PROBLEM REQUIREMENTS:
Rewrite the records as a Markdown table with the columns Row and Line, starting at the line that contains "pose: elev=127.4 azim=56.0" and ending at the line that contains "Dot at: (310, 259)", both included. Put a row number in the first column and one line in each row, and leave out any blank lines.

DATA SHOWN:
○ ○ ○ ○ ○

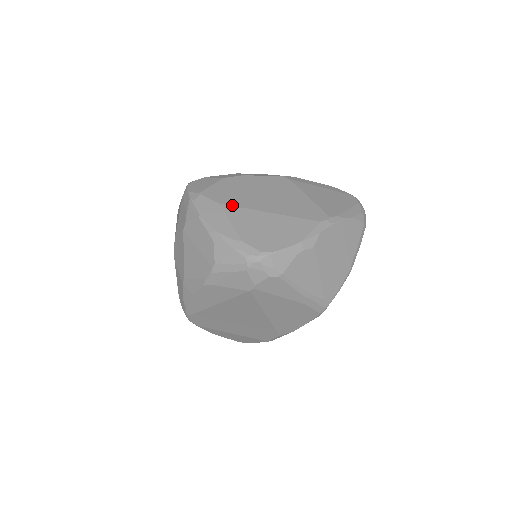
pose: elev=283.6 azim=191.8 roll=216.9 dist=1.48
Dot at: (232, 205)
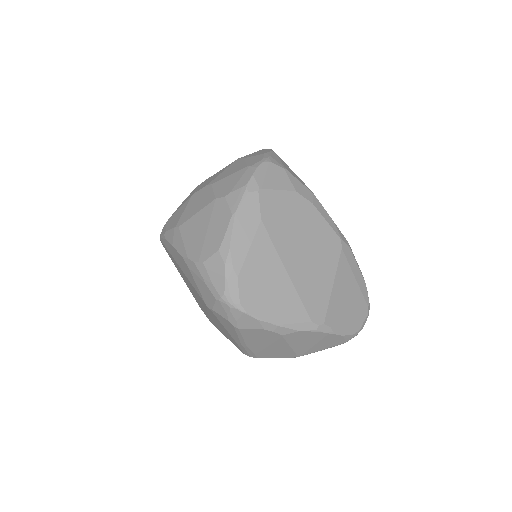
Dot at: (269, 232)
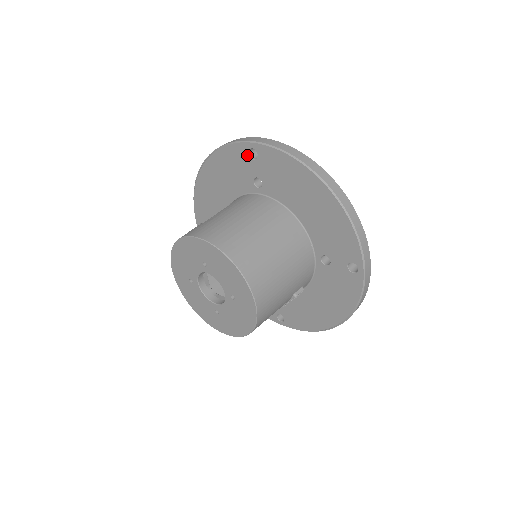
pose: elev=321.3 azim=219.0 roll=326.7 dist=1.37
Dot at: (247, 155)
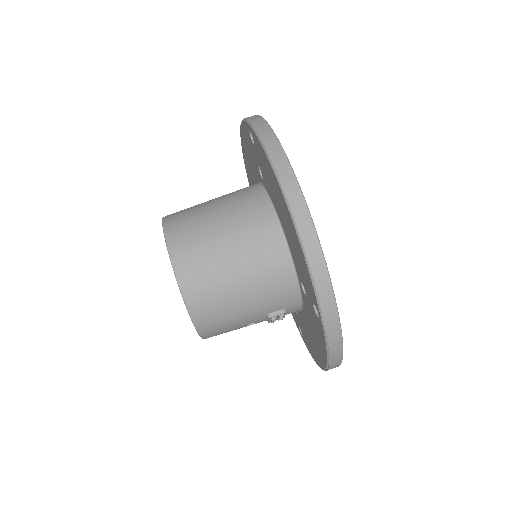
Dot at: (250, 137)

○ ○ ○ ○ ○

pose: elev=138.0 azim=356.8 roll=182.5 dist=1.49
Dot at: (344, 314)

○ ○ ○ ○ ○

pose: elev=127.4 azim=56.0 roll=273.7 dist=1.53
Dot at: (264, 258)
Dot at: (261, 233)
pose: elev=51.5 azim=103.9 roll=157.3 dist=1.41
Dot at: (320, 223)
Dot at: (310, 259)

○ ○ ○ ○ ○

RESULT BELOW:
| Row | Line |
|---|---|
| 1 | pose: elev=127.4 azim=56.0 roll=273.7 dist=1.53 |
| 2 | Dot at: (264, 258) |
| 3 | Dot at: (261, 233) |
| 4 | pose: elev=51.5 azim=103.9 roll=157.3 dist=1.41 |
| 5 | Dot at: (320, 223) |
| 6 | Dot at: (310, 259) |